Beyond that, there are a whole host of other areas where reform can be put through. Indiana Gov. Mitch Daniels, for example, unveiled an ambitious reform agenda in his state of the state address. Among these:
- Local government restructuring/mergers. This includes completely eliminating over 1,000 township units of government. I don’t think merging general purpose governments saves money – arguably the opposite. But lots of states have tons of special purpose entities like Indiana townships. These are often cesspools of cronyism (in Indiana’s case rampant nepotism) and maladministration. There’s enormous opportunity here. For example, Brookings laid out a number of consolidation proposals in their report on restoring prosperity in Ohio.
- Criminal Justice Reform. It’s no secret that we vastly over-incarcerate people in US. Indiana also has a criminal justice revamp on the table that would see many non-violent drug offenders sentenced to treatment instead of prison, among other reforms. This would incidentally save a billion too. In a world where no politicians ever lost votes by being “tough on crime”, it’s a amazing that the sheer cost of incarceration is forcing many states to reconsider their approach to sentencing.
- Education Reform. Possibly nothing is more important to our long term competitiveness than education. Daniels proposals are of the conservative variety so many folks won’t agree with them. But increasingly education is no longer a Democrat/Republican issue and there are a variety of serious proposals from across the political spectrum looking to address the issue of education.

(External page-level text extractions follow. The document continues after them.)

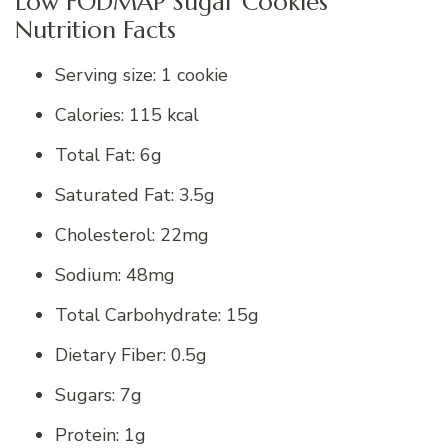
Low FODMAP Sugar Cookies
Nutrition Facts
Serving size: 1 cookie
Calories: 115 kcal
Total Fat: 6g
Saturated Fat: 3.5g
Cholesterol: 22mg
Sodium: 48mg
Total Carbohydrate: 15g
Dietary Fiber: 0.5g
Sugars: 7g
Protein: 1g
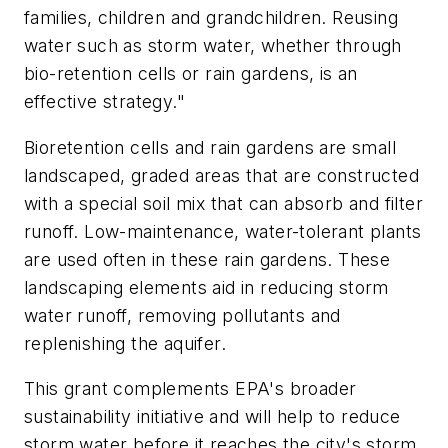
families, children and grandchildren. Reusing
water such as storm water, whether through
bio-retention cells or rain gardens, is an
effective strategy."
Bioretention cells and rain gardens are small
landscaped, graded areas that are constructed
with a special soil mix that can absorb and filter
runoff. Low-maintenance, water-tolerant plants
are used often in these rain gardens. These
landscaping elements aid in reducing storm
water runoff, removing pollutants and
replenishing the aquifer.
This grant complements EPA's broader
sustainability initiative and will help to reduce
storm water before it reaches the city's storm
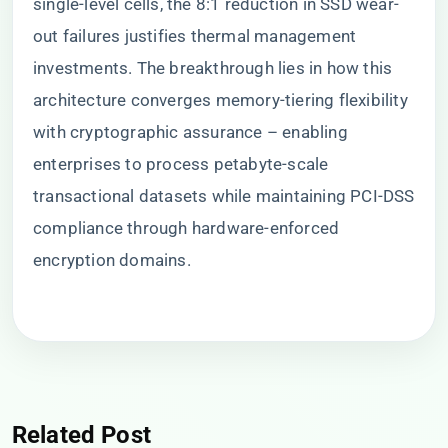
single-level cells, the 8:1 reduction in SSD wear-
out failures justifies thermal management
investments. The breakthrough lies in how this
architecture converges memory-tiering flexibility
with cryptographic assurance – enabling
enterprises to process petabyte-scale
transactional datasets while maintaining PCI-DSS
compliance through hardware-enforced
encryption domains.
Related Post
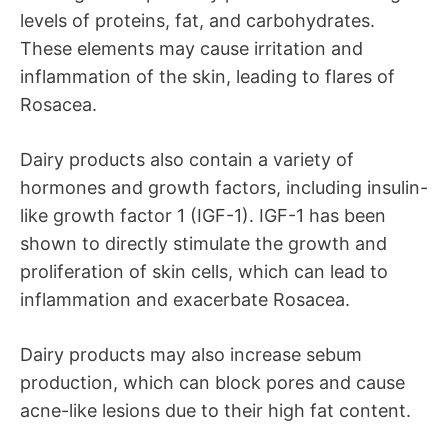
levels of proteins, fat, and carbohydrates.
These elements may cause irritation and
inflammation of the skin, leading to flares of
Rosacea.
Dairy products also contain a variety of
hormones and growth factors, including insulin-
like growth factor 1 (IGF-1). IGF-1 has been
shown to directly stimulate the growth and
proliferation of skin cells, which can lead to
inflammation and exacerbate Rosacea.
Dairy products may also increase sebum
production, which can block pores and cause
acne-like lesions due to their high fat content.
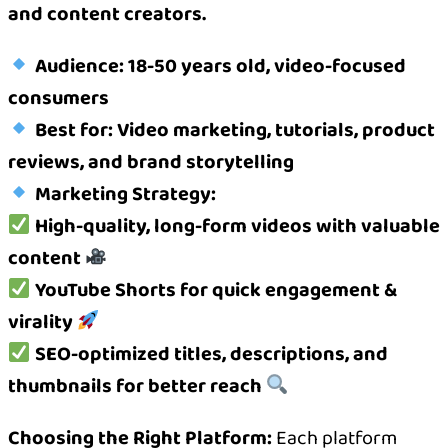
and content creators.
Audience: 18-50 years old, video-focused
consumers
Best for: Video marketing, tutorials, product
reviews, and brand storytelling
Marketing Strategy:
High-quality, long-form videos with valuable
content
YouTube Shorts for quick engagement &
virality
SEO-optimized titles, descriptions, and
thumbnails for better reach
Choosing the Right Platform:
Each platform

These initiative all face headwinds. In particular, townships may survive because the political class sees township organizations as their “farm team.” But at least Daniels is pushing hard. Even if you don’t agree with what he’s doing, he’s at least trying. And he’s not the only one. Jerry Brown is already making people mad with his proposals such as eliminating local redevelopment authorities in California. Andrew Cuomo in New York is starting to talk about new ways of doing business in Albany. Again, there’s no guarantee of success – Ed Rendell failed in his quest to lease the Pennsylvania Turnpike, for example – but at least these places are swinging the bat.
That’s the key. Every state and local government needs to be taking advantage of this (hopefully) once in a lifetime opportunity caused by the fiscal meltdown to pursue and implement reforms with a long term benefit. This includes of course creating fiscal sustainability, but also positioning them economically and from a service delivery standpoint. The places that pull it off will be among the ones to watch in the future.